Question 6: What writing, drawing, or other tools do you use?
I pencil the traditional way, then either ink it traditionally with a brush, or scan it in and ink it in CorelDraw. I do all of my coloring in Photoshop CS3. I do my lettering in Photoshop as well.
Question 7: What element of your work gives you the most personal satisfaction?
Looking at a finished page after I’ve been intently coloring it for a while. At some point it just all comes together. Most of all, the excitement in seeing the final printed comic book that contains my work for the first time.
Question 8: What has been the most rewarding project in your professional career – in or out of comics – and why?
Working in the gaming field I had the pleasure of being hired by Microsoft and worked on the Xbox game Crimson Skies: High Road to Revenge. It was great to be on the inside of the game making process. I had the game with my name in the credits, and I bought the walk-through manual and it also had all the credits in there as well. Seeing the book for sale in all the bookstores was a high. Before this, I did cover art for Now Comics, and then a few weeks later seeing it in the comic stores was very exciting.
Question 9: We’ve all met very talented newcomers who are trying to get their first professional projects. What’s the best advice you’ve ever heard given to a promising new creator?
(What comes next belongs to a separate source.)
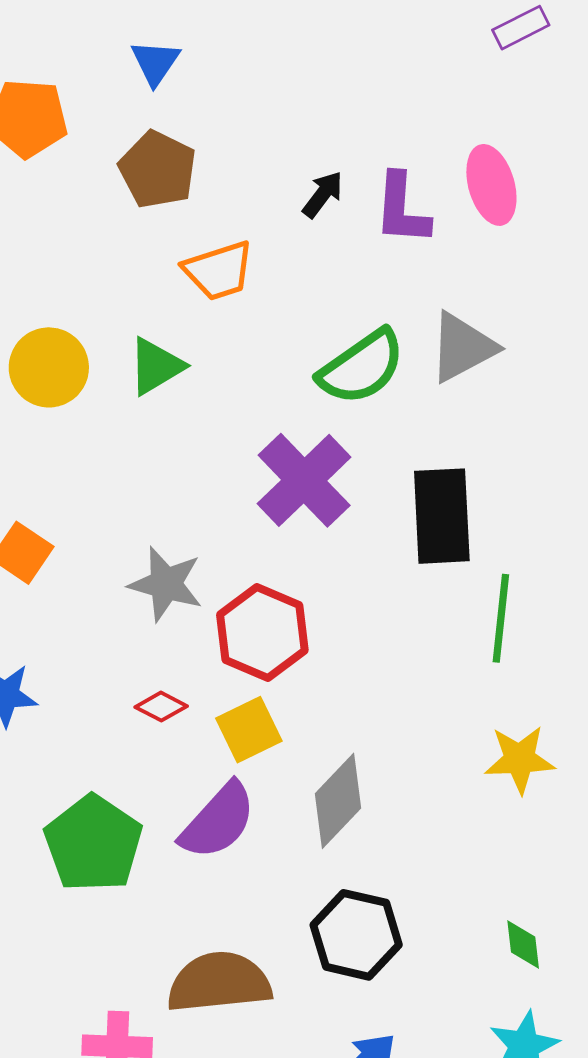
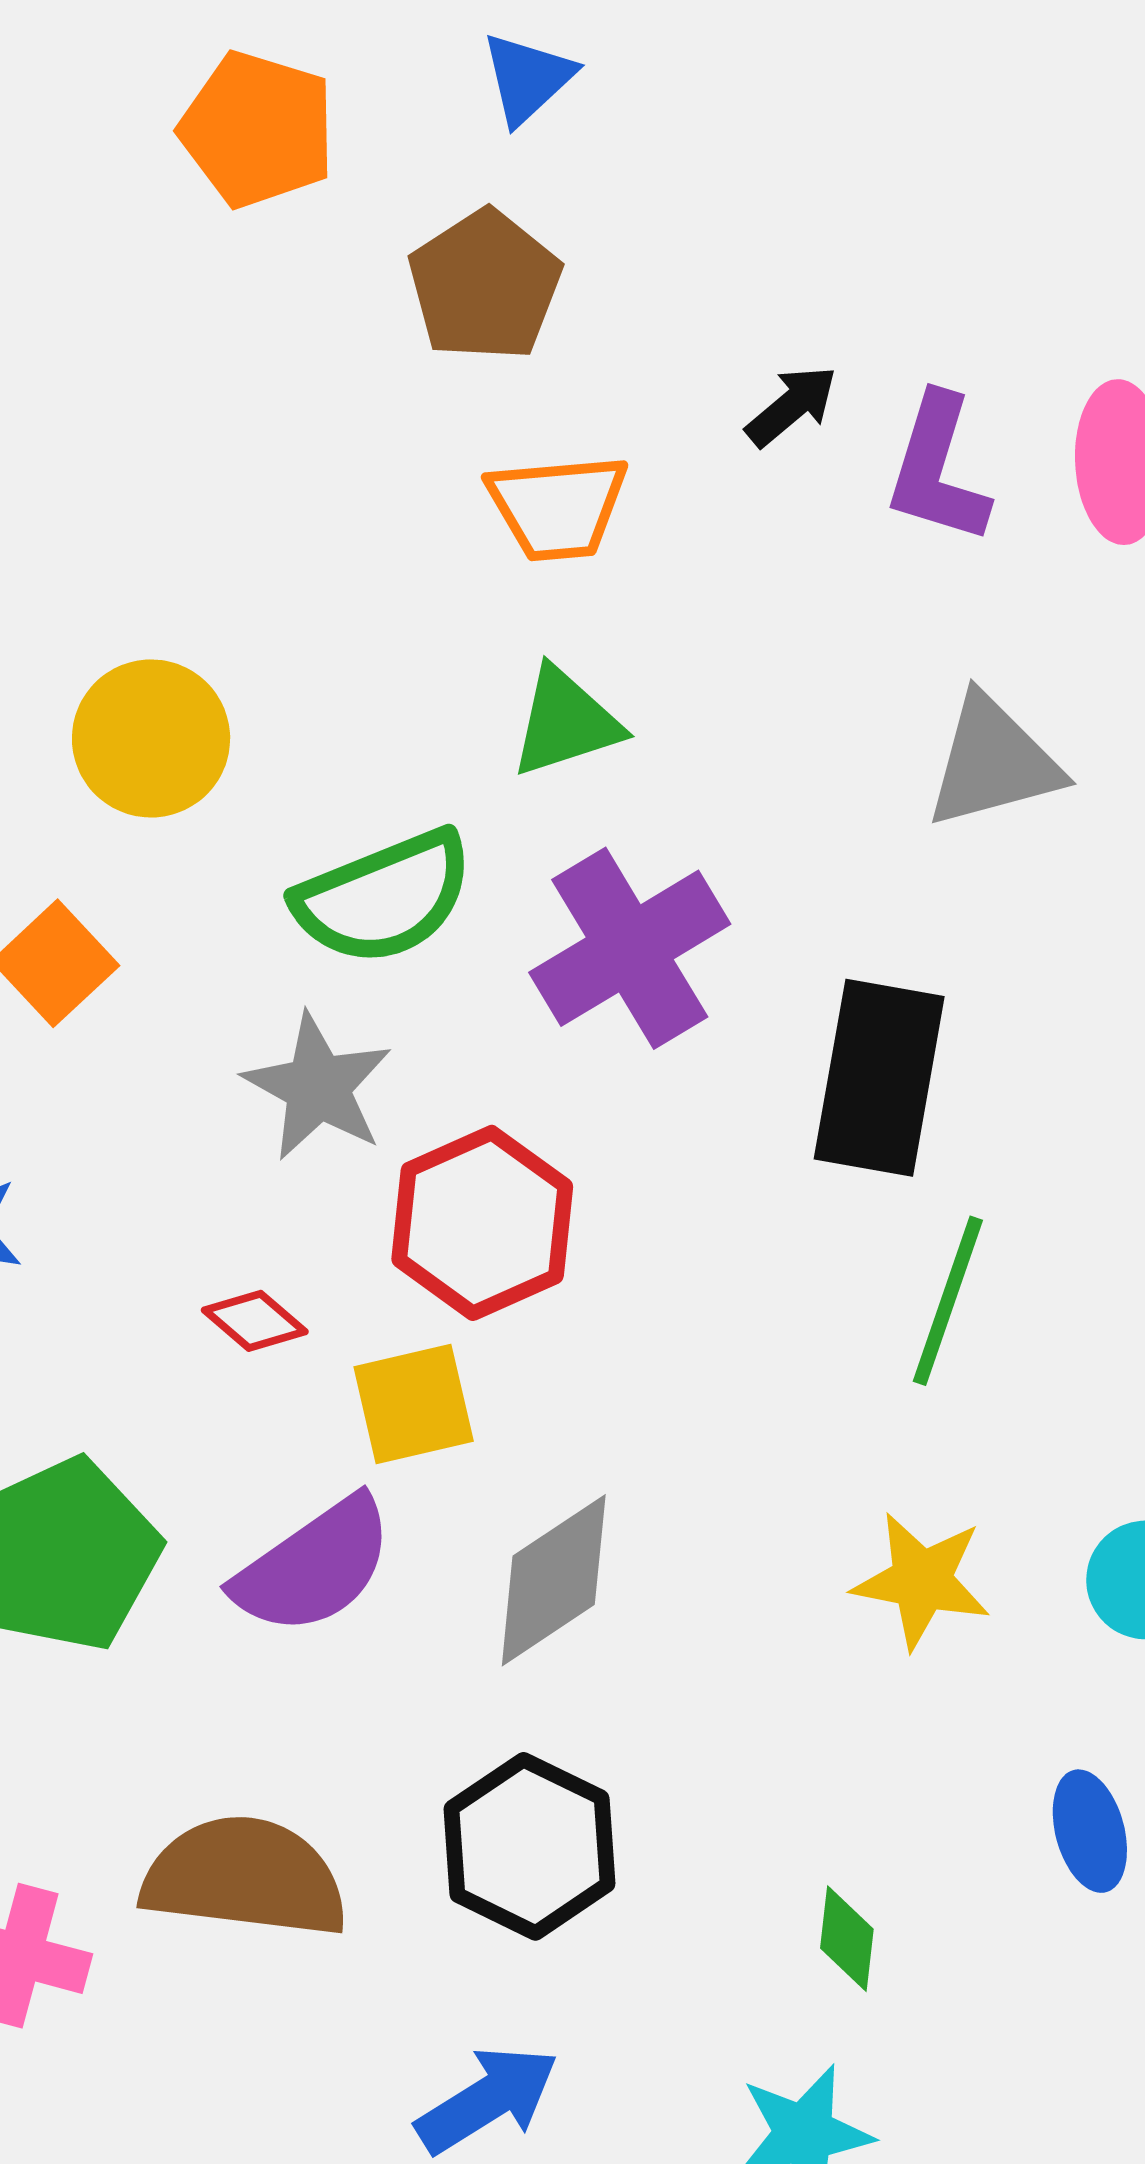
green triangle: (156, 366) -> (566, 722), moved
yellow circle: (49, 367) -> (151, 738), moved
green semicircle: (362, 367) -> (384, 897), moved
Practice, Practice, Practice. Then get feedback on your work from as many professionals at comics shows that you can. Listen and learn. Read everything you can get your hands on as well. Never stop learning.
Question 10: Time to get philosophical: What’s the most important “big idea” that you’ve learned in life – in or out of comics – and why is it important?
I’ve learned that just about anything that you want to do in life is possible. Sure, it takes dedication and the will to carry on no matter what gets in your way. If you continue to move forward you will eventually get where you want to be. Use all your available “free” time to train your eye and hand and mind to be what you want to be. Never stop trying. Only listen to your heart and don’t listen to anyone that tries to discourage you along the way.